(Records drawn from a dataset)
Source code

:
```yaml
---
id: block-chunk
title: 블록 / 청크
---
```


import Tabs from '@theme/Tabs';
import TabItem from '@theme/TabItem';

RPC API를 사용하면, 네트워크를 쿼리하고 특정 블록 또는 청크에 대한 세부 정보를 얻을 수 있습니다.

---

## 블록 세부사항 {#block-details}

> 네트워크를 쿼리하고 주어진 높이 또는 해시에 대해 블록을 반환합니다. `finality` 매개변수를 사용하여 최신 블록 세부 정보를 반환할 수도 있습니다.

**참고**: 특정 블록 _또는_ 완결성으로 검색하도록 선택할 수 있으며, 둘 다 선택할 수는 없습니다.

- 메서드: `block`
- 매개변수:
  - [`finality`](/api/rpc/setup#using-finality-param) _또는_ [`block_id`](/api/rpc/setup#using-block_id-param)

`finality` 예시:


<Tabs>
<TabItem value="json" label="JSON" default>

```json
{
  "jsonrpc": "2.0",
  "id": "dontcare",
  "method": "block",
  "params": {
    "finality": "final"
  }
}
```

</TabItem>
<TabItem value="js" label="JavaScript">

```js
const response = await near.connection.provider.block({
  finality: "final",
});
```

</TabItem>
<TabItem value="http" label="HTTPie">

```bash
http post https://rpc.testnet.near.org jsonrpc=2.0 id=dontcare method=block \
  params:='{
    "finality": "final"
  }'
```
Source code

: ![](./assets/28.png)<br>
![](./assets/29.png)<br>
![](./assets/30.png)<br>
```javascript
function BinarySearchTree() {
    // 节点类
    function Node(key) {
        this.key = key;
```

---

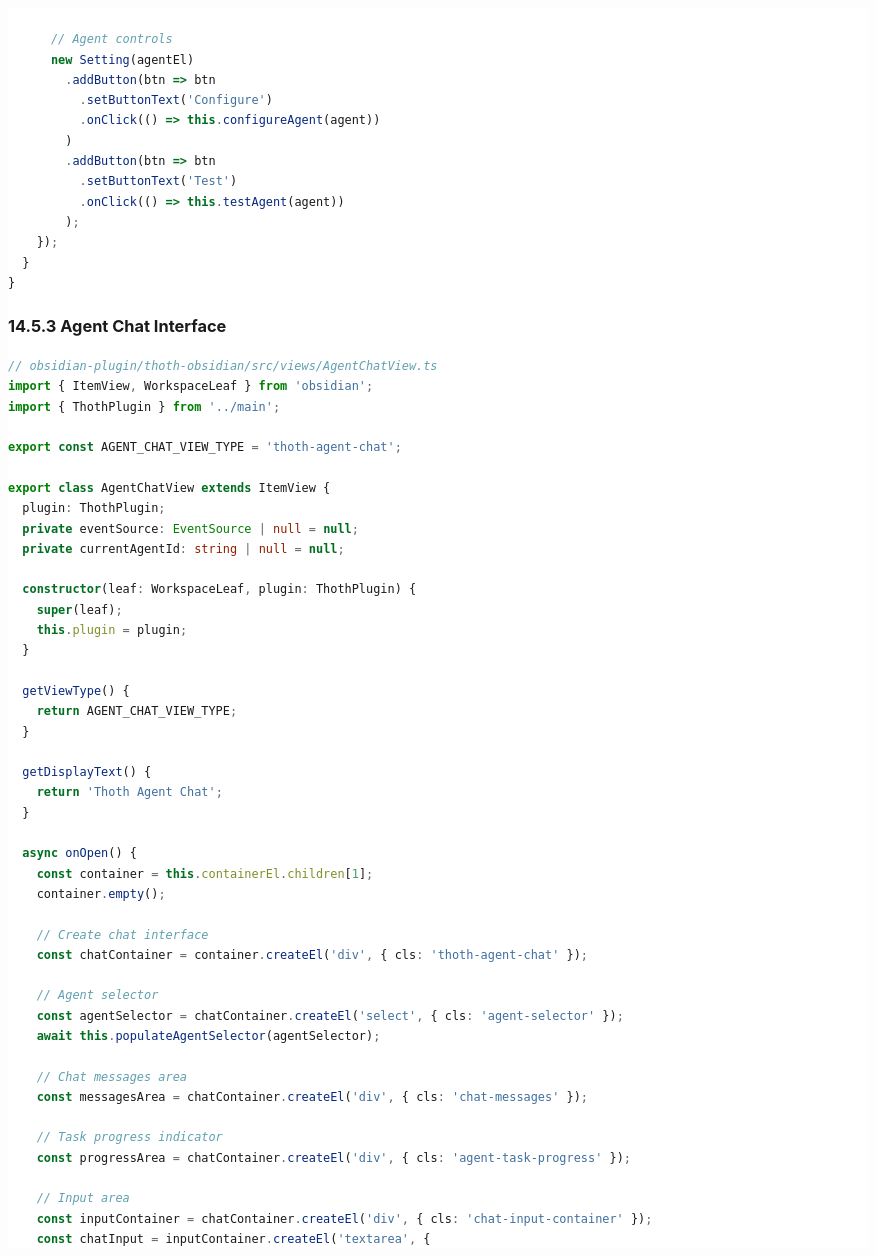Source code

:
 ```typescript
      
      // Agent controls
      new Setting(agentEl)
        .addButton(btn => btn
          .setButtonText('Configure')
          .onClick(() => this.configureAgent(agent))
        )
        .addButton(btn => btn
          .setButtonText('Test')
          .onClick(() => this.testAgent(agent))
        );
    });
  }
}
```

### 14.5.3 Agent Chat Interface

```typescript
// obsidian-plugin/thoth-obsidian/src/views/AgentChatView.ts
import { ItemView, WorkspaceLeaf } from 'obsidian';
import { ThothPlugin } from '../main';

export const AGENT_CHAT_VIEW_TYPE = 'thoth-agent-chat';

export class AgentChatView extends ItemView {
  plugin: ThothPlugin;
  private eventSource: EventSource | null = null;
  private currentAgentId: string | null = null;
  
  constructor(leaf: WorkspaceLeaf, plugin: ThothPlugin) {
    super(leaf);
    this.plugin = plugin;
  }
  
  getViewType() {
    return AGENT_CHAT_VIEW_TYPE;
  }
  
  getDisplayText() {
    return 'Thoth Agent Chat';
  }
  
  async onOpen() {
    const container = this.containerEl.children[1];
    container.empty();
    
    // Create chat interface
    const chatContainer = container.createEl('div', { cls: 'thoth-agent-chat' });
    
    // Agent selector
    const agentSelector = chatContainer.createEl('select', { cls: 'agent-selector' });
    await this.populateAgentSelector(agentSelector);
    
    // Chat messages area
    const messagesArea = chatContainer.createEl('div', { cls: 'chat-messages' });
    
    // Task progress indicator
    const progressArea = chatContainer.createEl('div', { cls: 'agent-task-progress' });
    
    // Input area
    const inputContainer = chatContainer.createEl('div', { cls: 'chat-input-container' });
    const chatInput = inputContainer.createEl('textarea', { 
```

(EXERCISE DIRECTIONS) Find each line above with the string "progress", then report how many there are. Write only the number.

(YOUR RESPONSE) 2